My parents brought up two small boys through WW2
My parents were both very intelligent and could very easily understand my grammar school homework even though Dad left school at 14. They never complained about their lot in life but Dad only did poorly paid rural work so we were pretty poor. Mum stayed at home when us kids were small but as soon as we were all at school she went out cleaning for people and working on school dinners. She would have liked to have been a Home Economics teacher as she had excelled at sewing, cookery, knitting etc but we lived in a very rural area with hardly any buses and no car so that was no good.
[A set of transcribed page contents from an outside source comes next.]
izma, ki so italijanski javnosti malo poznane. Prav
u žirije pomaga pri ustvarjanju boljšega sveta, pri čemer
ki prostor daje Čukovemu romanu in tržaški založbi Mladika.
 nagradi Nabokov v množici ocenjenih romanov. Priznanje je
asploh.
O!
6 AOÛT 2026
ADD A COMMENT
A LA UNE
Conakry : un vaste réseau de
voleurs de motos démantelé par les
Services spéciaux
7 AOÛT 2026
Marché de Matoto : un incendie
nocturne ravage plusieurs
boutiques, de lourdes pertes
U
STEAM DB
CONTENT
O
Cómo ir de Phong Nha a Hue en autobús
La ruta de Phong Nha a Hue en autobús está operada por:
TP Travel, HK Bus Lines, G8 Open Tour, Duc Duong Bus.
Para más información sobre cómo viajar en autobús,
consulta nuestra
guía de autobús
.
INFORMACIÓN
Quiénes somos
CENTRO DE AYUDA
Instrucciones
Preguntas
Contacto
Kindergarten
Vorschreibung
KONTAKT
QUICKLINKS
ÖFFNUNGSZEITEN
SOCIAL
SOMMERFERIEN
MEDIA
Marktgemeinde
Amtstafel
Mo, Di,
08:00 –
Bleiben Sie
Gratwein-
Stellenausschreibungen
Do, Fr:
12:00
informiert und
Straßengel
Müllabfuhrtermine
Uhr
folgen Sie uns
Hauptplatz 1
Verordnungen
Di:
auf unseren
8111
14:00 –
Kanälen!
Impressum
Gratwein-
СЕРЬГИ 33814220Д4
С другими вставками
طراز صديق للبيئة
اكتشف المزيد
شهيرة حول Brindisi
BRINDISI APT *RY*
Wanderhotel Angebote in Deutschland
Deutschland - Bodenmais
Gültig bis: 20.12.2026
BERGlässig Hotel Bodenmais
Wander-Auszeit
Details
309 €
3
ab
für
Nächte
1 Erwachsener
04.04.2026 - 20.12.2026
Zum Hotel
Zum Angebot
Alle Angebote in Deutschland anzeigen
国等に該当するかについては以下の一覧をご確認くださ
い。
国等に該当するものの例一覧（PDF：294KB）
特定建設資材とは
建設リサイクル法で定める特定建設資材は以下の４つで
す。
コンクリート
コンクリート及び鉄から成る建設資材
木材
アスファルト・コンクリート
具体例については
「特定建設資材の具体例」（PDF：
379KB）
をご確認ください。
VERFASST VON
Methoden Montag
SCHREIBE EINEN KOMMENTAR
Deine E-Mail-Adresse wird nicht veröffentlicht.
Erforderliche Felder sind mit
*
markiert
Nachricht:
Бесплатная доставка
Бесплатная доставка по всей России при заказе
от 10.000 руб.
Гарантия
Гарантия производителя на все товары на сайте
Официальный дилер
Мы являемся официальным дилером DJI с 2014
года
They just kept their heads above water so there were no luxuries but they never owed anybody a penny and I admire them for that. My Dad never knew his father and his mother showed no interest in him but I often think if someone had encouraged him to get better educated he would have done really well.
My Father cornered the market in the early days of TV repairs but, did it for free as a method of Occupational Health, he may have been exploited under current legislation.
I used to feel sad that my Mum had no luxuries too Susan. I look back at old photos and she always looked lovely but most of her clothes were secondhand apart from cardigans and tops which she knitted herself. She could never afford to buy all the wool at once and I remember being very small and the lady in the shop wrapping the rest in crinkly cellophane and putting it aside with Mum’s name on it.
I made up for it in Mum’s later life. Right up until she died I bought her lovely modern clothes …. She liked the M and S Classic range. I took her to buy new ankle boots when she was about 85 and they were the softest burgundy leather. She said they felt as comfy as slippers. I said “we’ll have them” as they looked perfect. Mum asked how much they were and the girl said £125. Mum was shocked but I reminded her that when we were small she had either cheap shoes or secondhand ones so she deserved them. She loved those little boots so much! People always commented on how smart and fashionable Mum looked.